**SELECTED PASSAGE**
- Opening Delimiter -

Professor Dame Wendy Hall, a director of the Web Science Institute at the University of Southampton noted, “I walk into a classroom in India and it’s more than 50% girls – the same in Malaysia. They are so passionate about coding.”
Pockets of Hope
Though overall US and European statistics for women in technology remain stagnant, there are pockets of hope. At University of Washington, Stanford University, and the University of California, Berkeley, women represent about a third of computer-science students. At the Massachusetts Institute of Technology, 42 percent of computer-science majors are women, up from 34 percent five years ago. The ratio is similar at Carnegie Mellon University in Pittsburgh, up from seven percent in the 1990s.
This year, more women will graduate with computer-science degrees than men for the second time at Harvey Mudd College, a Southern California school. Alumni include creators (all men) of important web technologies like SQL, Flash and GitHub. Maria Klawe, president of Harvey Mudd, has led an effort to recruit more women. She believes that “Doing so will improve technology for everyone.”
In May 2018, more than 300 female attendees showed up on Mother’s Day to discuss women’s role in blockchain during the Women on the Block Conference, the brainchild of Alexandra Levin-Kramer, ESQ., a partner at CKR Law who also heads the company’s Blockchain Technology & Digital Currency group.
Women and Blockchain
This one-day blockchain conference featured all-women panels and over 50 speakers from more than 13 countries. While the five keynotes and eight-panel discussions were heavily weighted towards cryptocurrency and tokens, one panel, “Blockchain Technology & Smart Contracts” was more focused on the technical aspects of blockchain.
There are a number of notable women who are active in leading projects that are dominating the blockchain and cryptocurrency industry. Women are the founders of some of the biggest ICOs, digital currency payment platforms, and blockchain tech development firms. Apart from being part of the evolution and development of the industry, many of them play active roles in improving the adoption of cryptocurrency in mainstream commerce.

- Closing Delimiter -

**TASK OBJECTIVE**
In the passage on women in technology, take the part that opens with the words containing "Professor Dame Wendy" and closes with "in the 1990s.", and write it out again with "computer-science" replaced by "computing". Work only from the passage on women in technology.

**MATERIAL PROVIDED**
- Opening Delimiter -

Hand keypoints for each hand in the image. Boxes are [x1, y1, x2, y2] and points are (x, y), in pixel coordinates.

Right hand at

- Closing Delimiter -
- Opening Delimiter -

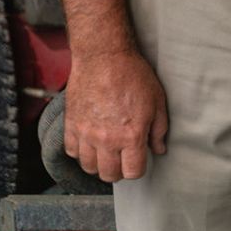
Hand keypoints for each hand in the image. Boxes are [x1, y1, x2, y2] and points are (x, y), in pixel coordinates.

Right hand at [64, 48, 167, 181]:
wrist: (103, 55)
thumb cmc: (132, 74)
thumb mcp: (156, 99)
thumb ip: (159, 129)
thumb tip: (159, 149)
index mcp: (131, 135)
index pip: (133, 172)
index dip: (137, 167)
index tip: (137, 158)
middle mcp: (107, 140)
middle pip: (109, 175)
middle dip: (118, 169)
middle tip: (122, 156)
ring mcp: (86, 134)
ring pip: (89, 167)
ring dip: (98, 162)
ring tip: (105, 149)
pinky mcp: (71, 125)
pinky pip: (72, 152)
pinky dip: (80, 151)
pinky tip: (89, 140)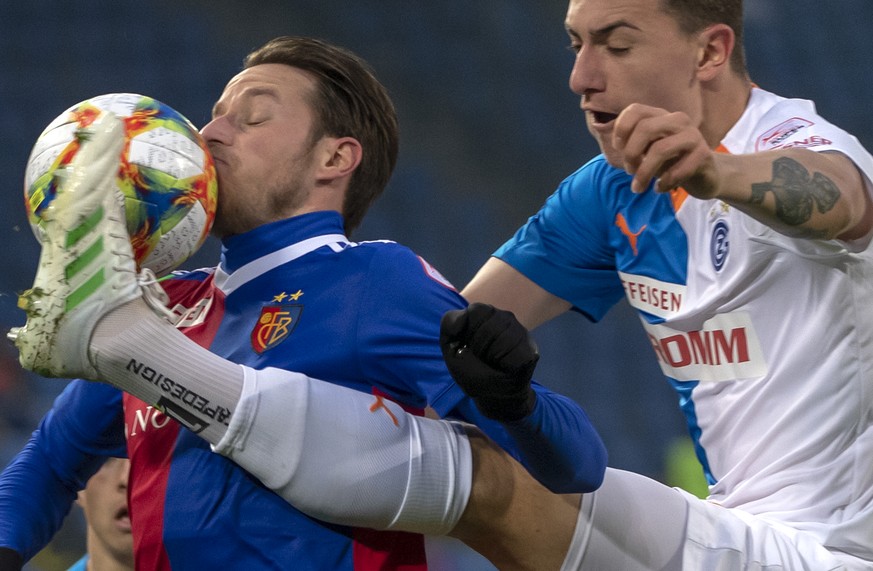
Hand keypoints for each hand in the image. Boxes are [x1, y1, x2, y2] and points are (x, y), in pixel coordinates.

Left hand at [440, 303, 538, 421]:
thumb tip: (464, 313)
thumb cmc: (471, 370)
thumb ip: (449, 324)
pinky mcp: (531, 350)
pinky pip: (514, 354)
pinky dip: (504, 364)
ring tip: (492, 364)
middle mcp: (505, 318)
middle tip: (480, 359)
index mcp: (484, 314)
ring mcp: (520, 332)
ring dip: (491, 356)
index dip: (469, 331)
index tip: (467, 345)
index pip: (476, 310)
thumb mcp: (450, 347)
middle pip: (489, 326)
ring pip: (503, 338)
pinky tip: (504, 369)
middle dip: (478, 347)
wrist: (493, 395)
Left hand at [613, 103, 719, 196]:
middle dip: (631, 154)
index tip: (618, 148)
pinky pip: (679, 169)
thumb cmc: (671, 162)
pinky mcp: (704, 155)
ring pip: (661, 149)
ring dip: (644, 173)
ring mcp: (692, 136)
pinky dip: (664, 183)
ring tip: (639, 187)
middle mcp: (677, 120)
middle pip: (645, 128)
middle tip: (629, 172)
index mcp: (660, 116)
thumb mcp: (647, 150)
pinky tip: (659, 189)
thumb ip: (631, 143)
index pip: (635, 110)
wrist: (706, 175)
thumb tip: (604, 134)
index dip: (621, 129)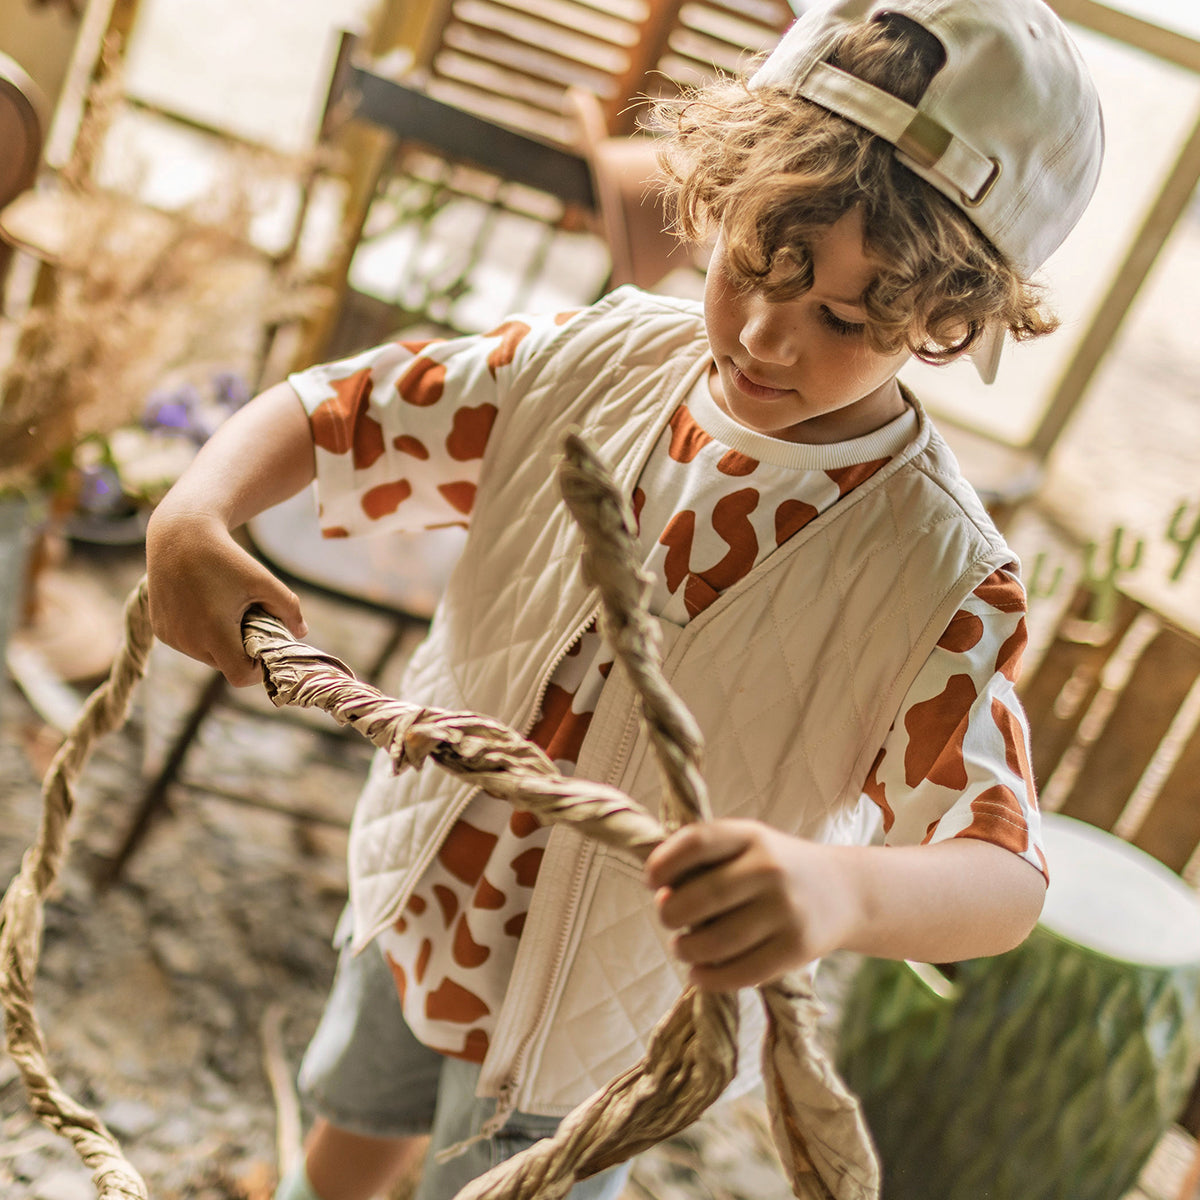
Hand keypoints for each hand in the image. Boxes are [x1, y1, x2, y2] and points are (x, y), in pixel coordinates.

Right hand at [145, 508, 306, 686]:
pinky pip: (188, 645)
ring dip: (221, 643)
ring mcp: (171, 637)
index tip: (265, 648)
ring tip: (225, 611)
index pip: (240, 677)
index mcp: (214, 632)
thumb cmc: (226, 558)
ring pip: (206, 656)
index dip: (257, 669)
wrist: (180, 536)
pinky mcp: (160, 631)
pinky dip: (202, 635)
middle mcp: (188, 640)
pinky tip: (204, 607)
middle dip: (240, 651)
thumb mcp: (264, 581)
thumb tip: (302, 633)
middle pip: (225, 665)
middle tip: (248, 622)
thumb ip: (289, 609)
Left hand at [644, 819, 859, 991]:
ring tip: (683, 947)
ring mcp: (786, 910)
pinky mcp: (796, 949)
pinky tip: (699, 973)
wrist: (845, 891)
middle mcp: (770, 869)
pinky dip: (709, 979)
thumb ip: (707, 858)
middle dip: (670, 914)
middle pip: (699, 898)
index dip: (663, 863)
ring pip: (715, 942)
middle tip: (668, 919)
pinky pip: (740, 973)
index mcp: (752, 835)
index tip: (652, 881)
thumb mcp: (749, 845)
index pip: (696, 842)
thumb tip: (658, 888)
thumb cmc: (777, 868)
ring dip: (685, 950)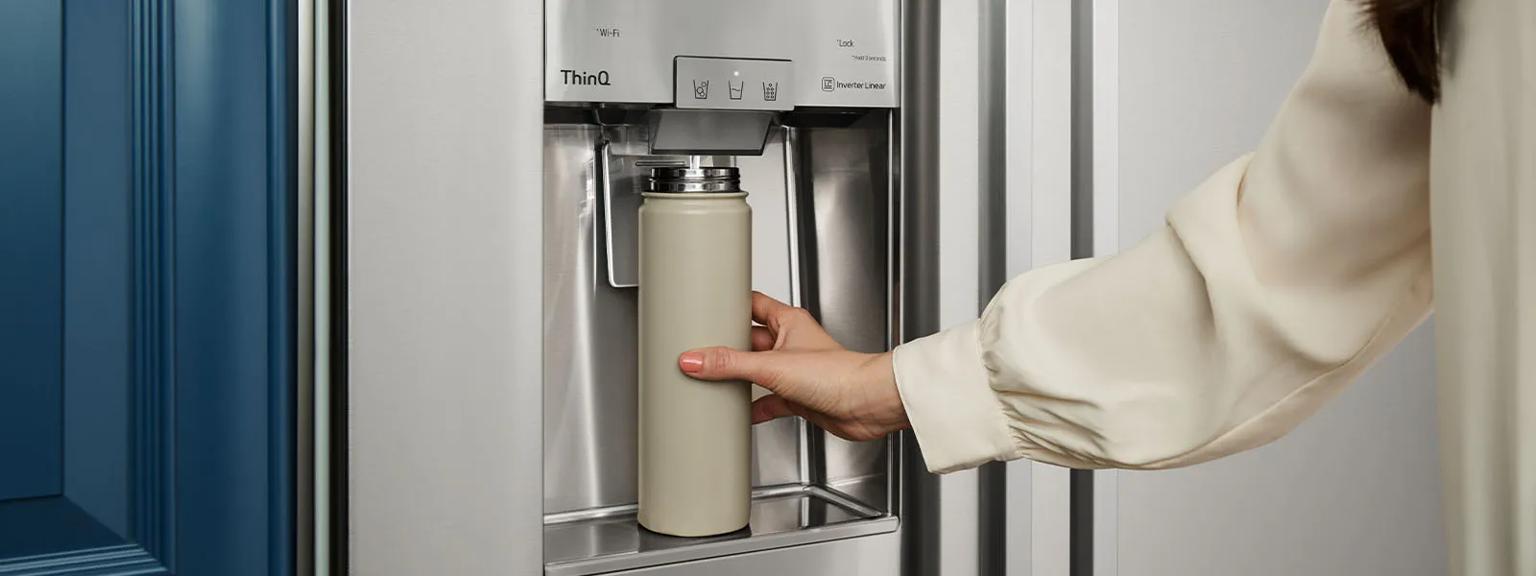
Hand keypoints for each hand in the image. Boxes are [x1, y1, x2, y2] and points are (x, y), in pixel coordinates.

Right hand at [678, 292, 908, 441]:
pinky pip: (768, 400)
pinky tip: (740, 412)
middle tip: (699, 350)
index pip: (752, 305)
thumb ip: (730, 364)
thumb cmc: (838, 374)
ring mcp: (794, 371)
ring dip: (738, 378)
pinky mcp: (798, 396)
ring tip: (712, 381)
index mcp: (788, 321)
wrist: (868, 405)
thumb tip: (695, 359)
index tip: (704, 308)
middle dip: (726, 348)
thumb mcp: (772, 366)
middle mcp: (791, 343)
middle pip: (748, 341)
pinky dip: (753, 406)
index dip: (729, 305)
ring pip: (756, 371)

- Closing Delimiter -
- Opening Delimiter -

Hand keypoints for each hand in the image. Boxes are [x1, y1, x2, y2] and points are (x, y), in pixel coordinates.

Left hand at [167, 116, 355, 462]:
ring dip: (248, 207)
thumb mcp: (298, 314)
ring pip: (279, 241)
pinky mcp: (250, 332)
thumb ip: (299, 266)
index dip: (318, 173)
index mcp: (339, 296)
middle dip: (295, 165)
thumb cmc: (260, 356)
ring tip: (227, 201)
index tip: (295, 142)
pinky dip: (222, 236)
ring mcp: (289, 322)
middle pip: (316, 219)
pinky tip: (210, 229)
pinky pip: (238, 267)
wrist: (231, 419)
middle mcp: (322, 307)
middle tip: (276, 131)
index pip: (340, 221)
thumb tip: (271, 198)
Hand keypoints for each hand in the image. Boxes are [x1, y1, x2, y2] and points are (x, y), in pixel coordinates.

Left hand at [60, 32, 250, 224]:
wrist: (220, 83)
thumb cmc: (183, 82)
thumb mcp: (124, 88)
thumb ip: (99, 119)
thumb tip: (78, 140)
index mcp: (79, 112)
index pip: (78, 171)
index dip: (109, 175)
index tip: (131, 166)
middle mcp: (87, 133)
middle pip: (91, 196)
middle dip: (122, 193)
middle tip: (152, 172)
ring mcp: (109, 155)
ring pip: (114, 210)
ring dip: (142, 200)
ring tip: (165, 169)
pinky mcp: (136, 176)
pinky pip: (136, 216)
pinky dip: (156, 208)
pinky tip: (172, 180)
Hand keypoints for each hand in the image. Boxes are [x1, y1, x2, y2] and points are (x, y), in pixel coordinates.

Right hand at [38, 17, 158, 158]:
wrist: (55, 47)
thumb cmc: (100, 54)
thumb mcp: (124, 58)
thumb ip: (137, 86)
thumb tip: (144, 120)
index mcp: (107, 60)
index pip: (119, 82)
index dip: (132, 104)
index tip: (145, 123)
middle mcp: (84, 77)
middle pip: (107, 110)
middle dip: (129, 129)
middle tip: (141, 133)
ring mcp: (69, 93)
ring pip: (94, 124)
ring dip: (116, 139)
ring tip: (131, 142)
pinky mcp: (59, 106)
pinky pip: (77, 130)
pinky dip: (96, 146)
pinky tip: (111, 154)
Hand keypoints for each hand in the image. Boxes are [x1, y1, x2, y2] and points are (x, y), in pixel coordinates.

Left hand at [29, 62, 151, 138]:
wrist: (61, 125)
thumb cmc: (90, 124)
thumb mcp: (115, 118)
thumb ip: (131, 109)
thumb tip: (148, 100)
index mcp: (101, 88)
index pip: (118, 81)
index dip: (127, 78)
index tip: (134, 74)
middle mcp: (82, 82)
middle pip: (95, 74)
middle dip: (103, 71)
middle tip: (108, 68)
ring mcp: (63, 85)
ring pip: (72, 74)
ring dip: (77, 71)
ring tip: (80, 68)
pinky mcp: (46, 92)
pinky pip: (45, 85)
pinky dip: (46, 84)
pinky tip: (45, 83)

- Closing Delimiter -

**COMPLETED TASK**
Professor Dame Wendy Hall, a director of the Web Science Institute at the University of Southampton noted, “I walk into a classroom in India and it’s more than 50% girls – the same in Malaysia. They are so passionate about coding.”
Pockets of Hope
Though overall US and European statistics for women in technology remain stagnant, there are pockets of hope. At University of Washington, Stanford University, and the University of California, Berkeley, women represent about a third of computing students. At the Massachusetts Institute of Technology, 42 percent of computing majors are women, up from 34 percent five years ago. The ratio is similar at Carnegie Mellon University in Pittsburgh, up from seven percent in the 1990s.